Task to carry out
Among the entries below, copy every line that carries the word "WHERE".

START Records to process

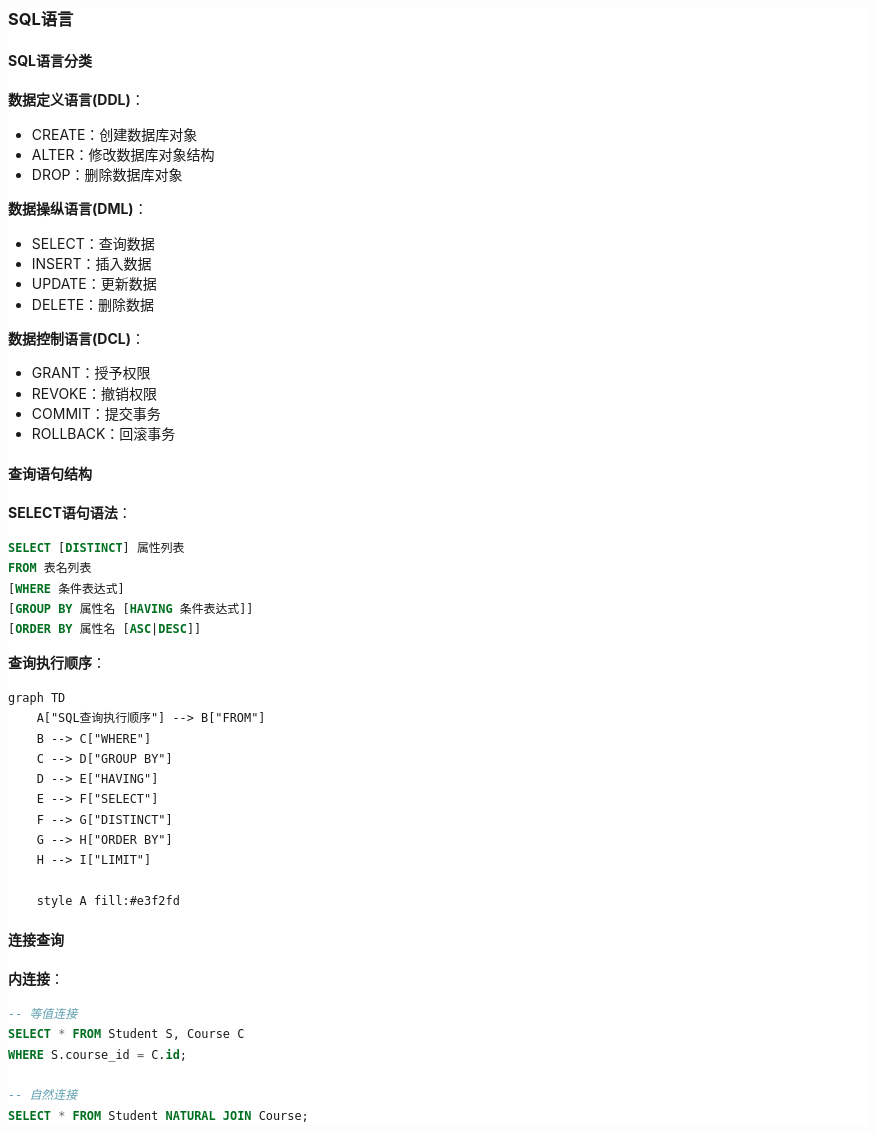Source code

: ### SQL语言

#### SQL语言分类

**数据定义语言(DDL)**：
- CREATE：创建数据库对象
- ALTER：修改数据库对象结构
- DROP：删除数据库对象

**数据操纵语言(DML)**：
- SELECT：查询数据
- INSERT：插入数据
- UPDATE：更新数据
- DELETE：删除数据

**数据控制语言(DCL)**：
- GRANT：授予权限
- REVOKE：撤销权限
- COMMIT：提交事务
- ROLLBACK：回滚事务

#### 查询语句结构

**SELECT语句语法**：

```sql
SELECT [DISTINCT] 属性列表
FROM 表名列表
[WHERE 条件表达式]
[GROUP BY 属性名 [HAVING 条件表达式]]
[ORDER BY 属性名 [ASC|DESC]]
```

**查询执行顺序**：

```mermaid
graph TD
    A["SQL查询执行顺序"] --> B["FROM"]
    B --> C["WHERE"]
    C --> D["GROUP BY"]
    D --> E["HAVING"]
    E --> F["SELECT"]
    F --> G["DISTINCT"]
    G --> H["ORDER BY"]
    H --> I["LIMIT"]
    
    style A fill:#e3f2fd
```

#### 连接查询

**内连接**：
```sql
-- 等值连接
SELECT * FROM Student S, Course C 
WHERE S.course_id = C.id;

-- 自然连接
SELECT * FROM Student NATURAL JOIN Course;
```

END Records to process

Exercise solution
[WHERE 条件表达式]
    B --> C["WHERE"]
WHERE S.course_id = C.id;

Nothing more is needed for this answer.